[Given information — start]

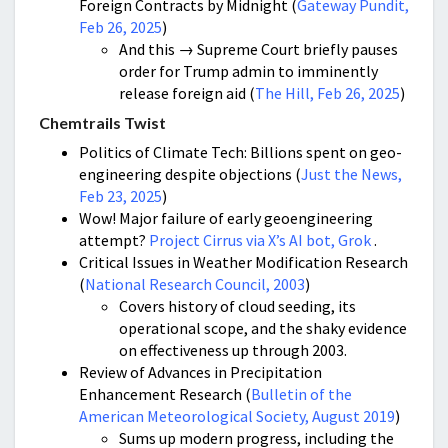
Foreign Contracts by Midnight (
Gateway Pundit,
Feb 26, 2025
)
And this → Supreme Court briefly pauses
order for Trump admin to imminently
release foreign aid (
The Hill, Feb 26, 2025
)
Chemtrails Twist
Politics of Climate Tech: Billions spent on geo-
engineering despite objections (
Just the News,
Feb 23, 2025
)
Wow! Major failure of early geoengineering
attempt?
Project Cirrus via X’s AI bot, Grok
.
Critical Issues in Weather Modification Research
(
National Research Council, 2003
)
Covers history of cloud seeding, its
operational scope, and the shaky evidence
on effectiveness up through 2003.
Review of Advances in Precipitation
Enhancement Research (
Bulletin of the
American Meteorological Society, August 2019
)
Sums up modern progress, including the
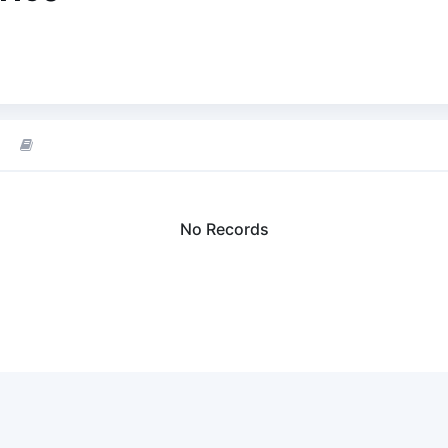
No Records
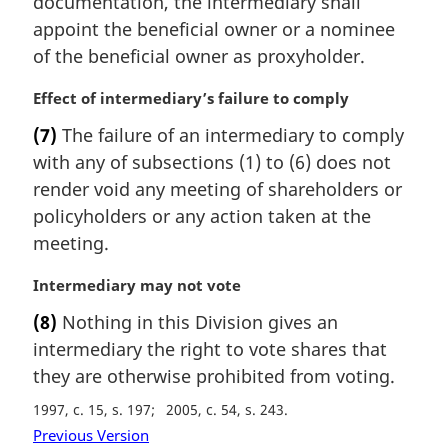
documentation, the intermediary shall
:
n
appoint the beneficial owner or a nominee
a
of the beneficial owner as proxyholder.
l
n
M
Effect of intermediary’s failure to comply
o
a
t
(7)
The failure of an intermediary to comply
r
e
with any of subsections (1) to (6) does not
g
:
i
render void any meeting of shareholders or
n
policyholders or any action taken at the
a
meeting.
l
n
M
Intermediary may not vote
o
a
t
(8)
Nothing in this Division gives an
r
e
intermediary the right to vote shares that
g
:
i
they are otherwise prohibited from voting.
n
1997, c. 15, s. 197
2005, c. 54, s. 243
a
Previous Version
l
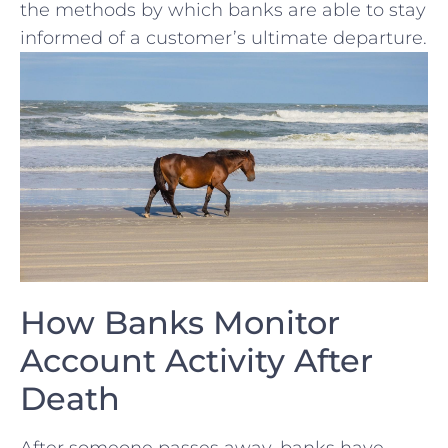
the ‌methods by which banks are able to stay
informed of a customer’s ultimate departure.
How Banks Monitor
Account Activity After
Death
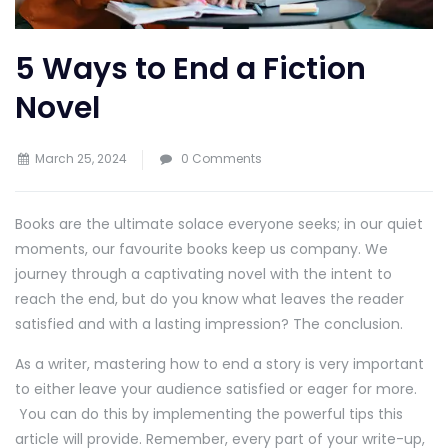
5 Ways to End a Fiction
Novel
March 25, 2024
0 Comments
Books are the ultimate solace everyone seeks; in our quiet
moments, our favourite books keep us company. We
journey through a captivating novel with the intent to
reach the end, but do you know what leaves the reader
satisfied and with a lasting impression? The conclusion.
As a writer, mastering how to end a story is very important
to either leave your audience satisfied or eager for more.
You can do this by implementing the powerful tips this
article will provide. Remember, every part of your write-up,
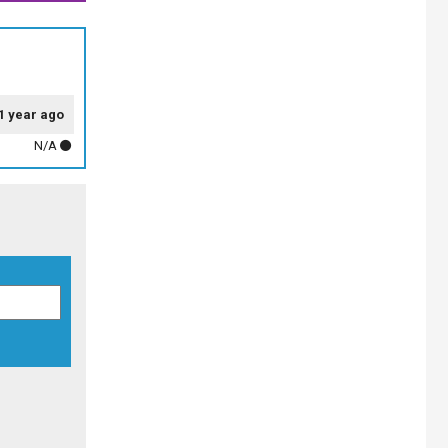
1 year ago
N/A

[Given information — finish]

Task to complete:
Look above for the line with "intermediary the right to vote shares that" and the line with "You can do this". Copy them and every line between, exactly, but no pictures.

Task answer:
intermediary the right to vote shares that
g
:
i
they are otherwise prohibited from voting.
n
1997, c. 15, s. 197
2005, c. 54, s. 243
a
Previous Version
l
the ‌methods by which banks are able to stay
informed of a customer’s ultimate departure.
How Banks Monitor
Account Activity After
Death
5 Ways to End a Fiction
Novel
March 25, 2024
0 Comments
Books are the ultimate solace everyone seeks; in our quiet
moments, our favourite books keep us company. We
journey through a captivating novel with the intent to
reach the end, but do you know what leaves the reader
satisfied and with a lasting impression? The conclusion.
As a writer, mastering how to end a story is very important
to either leave your audience satisfied or eager for more.
You can do this by implementing the powerful tips this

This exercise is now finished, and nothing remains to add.